* Task requirements *
a) According to the scheduling research description, which model is popular in scheduling theory?
b) List every person named under "Cooperations" in the scheduling research description.

--- Passage shown Enclosed Below ---

The objective of the investigations is to study classes of scheduling problems arising in connection with production planning and with the design of computer operationg systems. Such problems are more complex than classical scheduling environments because in most cases several additional constraints have to be satisfied. We formulate models representing these problems and investigate basic solution methods. The main individual projects can be classified as follows:

- Investigation of scheduling models and the structure of the set of feasible solutions of scheduling problems
- Complexity investigations and development of polynomial algorithms for subclasses of scheduling problems
- Development of heuristic and approximative algorithms
- Investigation of the stability of exact and approximative solutions

Authors: |
Frank Werner |

Cooperations: |
Heidemarie Bräsel (IAG of the Otto-von-Guericke-University Magdeburg); Natalia V. Shakhlevich (Institute of Engineering Cybernetics of Minsk); Yuri N. Sotskov (Institute of Engineering Cybernetics of Minsk); Vjacheslav S. Tanaev (Institute of Engineering Cybernetics of Minsk). |

Support: |
Deutsche Forschungsgemeinschaft (project ScheMA), INTAS. |

A popular model in scheduling theory is the disjunctive graph model. The network model based on such a disjunctive or mixed graph or on a multigraph allows the possibility of representing different constraints which often arise in production planning and scheduling. With such a model, parallel machines in multi-stage shop systems and some other features of real production systems can be taken into account. The discussion of the mixed multigraph model and some applications can be found for instance in [19].

Recently, the investigation of coloring problems on mixed graphs has begun. First results can be found in [27]. In the latter paper, also the chromatic polynomial of a mixed graph has been considered. Such investigations are of interest in connection with the determination of feasible schedules. Another topic are investigations of the set of feasible schedules for some types of scheduling problems in order to determine subsets of feasible schedules with certain properties. These investigations are in close connection to scheduling problems with uncertain numerical data.

--- End of Enclosed Passage shown ---
--- Study material Enclosed Below ---

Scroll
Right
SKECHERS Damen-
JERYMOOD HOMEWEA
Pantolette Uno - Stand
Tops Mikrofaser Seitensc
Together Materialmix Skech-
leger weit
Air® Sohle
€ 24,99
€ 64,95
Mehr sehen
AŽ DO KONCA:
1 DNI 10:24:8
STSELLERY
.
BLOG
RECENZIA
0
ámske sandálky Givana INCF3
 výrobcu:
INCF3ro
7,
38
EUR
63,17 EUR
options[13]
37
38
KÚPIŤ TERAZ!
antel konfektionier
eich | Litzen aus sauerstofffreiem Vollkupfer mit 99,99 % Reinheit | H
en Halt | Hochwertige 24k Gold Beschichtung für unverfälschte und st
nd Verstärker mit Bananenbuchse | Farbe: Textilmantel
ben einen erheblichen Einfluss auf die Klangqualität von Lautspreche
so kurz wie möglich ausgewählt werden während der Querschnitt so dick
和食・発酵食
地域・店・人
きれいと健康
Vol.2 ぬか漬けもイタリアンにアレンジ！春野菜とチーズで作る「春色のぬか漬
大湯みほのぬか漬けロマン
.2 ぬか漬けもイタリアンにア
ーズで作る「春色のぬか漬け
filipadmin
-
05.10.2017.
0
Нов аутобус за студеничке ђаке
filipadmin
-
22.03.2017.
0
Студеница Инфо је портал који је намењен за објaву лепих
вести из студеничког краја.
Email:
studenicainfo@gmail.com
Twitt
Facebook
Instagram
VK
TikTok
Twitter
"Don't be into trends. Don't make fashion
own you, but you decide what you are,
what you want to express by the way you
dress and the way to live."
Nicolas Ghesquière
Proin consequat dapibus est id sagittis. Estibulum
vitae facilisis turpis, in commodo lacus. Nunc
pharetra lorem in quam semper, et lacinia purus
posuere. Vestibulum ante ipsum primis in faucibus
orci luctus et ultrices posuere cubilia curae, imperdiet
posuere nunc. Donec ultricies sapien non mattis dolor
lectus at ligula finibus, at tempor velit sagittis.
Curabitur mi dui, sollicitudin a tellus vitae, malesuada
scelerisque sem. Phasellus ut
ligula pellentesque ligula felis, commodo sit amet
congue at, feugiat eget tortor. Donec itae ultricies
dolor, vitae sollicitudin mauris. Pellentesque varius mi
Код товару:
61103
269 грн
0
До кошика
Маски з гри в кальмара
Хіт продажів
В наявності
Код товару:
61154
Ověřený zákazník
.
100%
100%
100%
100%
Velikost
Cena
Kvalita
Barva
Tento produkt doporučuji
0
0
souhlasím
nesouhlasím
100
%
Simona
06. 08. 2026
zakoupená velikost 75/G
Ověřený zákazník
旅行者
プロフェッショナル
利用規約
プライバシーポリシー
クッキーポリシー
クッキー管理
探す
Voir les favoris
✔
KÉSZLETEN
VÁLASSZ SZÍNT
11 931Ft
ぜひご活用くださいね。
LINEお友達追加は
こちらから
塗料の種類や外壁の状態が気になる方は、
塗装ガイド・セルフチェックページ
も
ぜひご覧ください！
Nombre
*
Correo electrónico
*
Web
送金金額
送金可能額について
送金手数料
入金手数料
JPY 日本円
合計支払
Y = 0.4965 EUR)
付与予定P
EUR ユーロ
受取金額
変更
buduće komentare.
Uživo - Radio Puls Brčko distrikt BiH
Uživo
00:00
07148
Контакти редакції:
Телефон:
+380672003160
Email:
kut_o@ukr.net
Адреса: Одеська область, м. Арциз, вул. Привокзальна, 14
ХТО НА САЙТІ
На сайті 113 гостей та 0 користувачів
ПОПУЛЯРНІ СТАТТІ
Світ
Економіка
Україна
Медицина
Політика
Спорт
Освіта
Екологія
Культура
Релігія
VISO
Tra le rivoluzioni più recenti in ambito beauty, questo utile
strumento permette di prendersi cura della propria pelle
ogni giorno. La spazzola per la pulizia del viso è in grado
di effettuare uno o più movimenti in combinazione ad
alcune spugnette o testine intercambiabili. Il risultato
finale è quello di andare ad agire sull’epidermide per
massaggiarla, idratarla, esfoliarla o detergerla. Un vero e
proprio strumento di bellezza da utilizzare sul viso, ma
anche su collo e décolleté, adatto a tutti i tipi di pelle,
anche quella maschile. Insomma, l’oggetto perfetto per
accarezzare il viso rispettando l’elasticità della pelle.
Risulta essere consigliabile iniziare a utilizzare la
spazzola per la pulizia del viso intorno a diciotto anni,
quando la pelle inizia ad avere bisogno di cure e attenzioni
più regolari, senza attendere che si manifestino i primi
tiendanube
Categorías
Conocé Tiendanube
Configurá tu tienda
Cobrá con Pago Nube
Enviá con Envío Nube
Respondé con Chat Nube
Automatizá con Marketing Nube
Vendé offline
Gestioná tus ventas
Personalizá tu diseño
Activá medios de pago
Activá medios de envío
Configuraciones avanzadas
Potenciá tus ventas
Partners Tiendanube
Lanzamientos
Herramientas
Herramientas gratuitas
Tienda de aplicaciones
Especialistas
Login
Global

--- End of Enclosed Study material ---

* Outputs by task *
a) The disjunctive graph model.

b) Heidemarie Bräsel, Natalia V. Shakhlevich, Yuri N. Sotskov, Vjacheslav S. Tanaev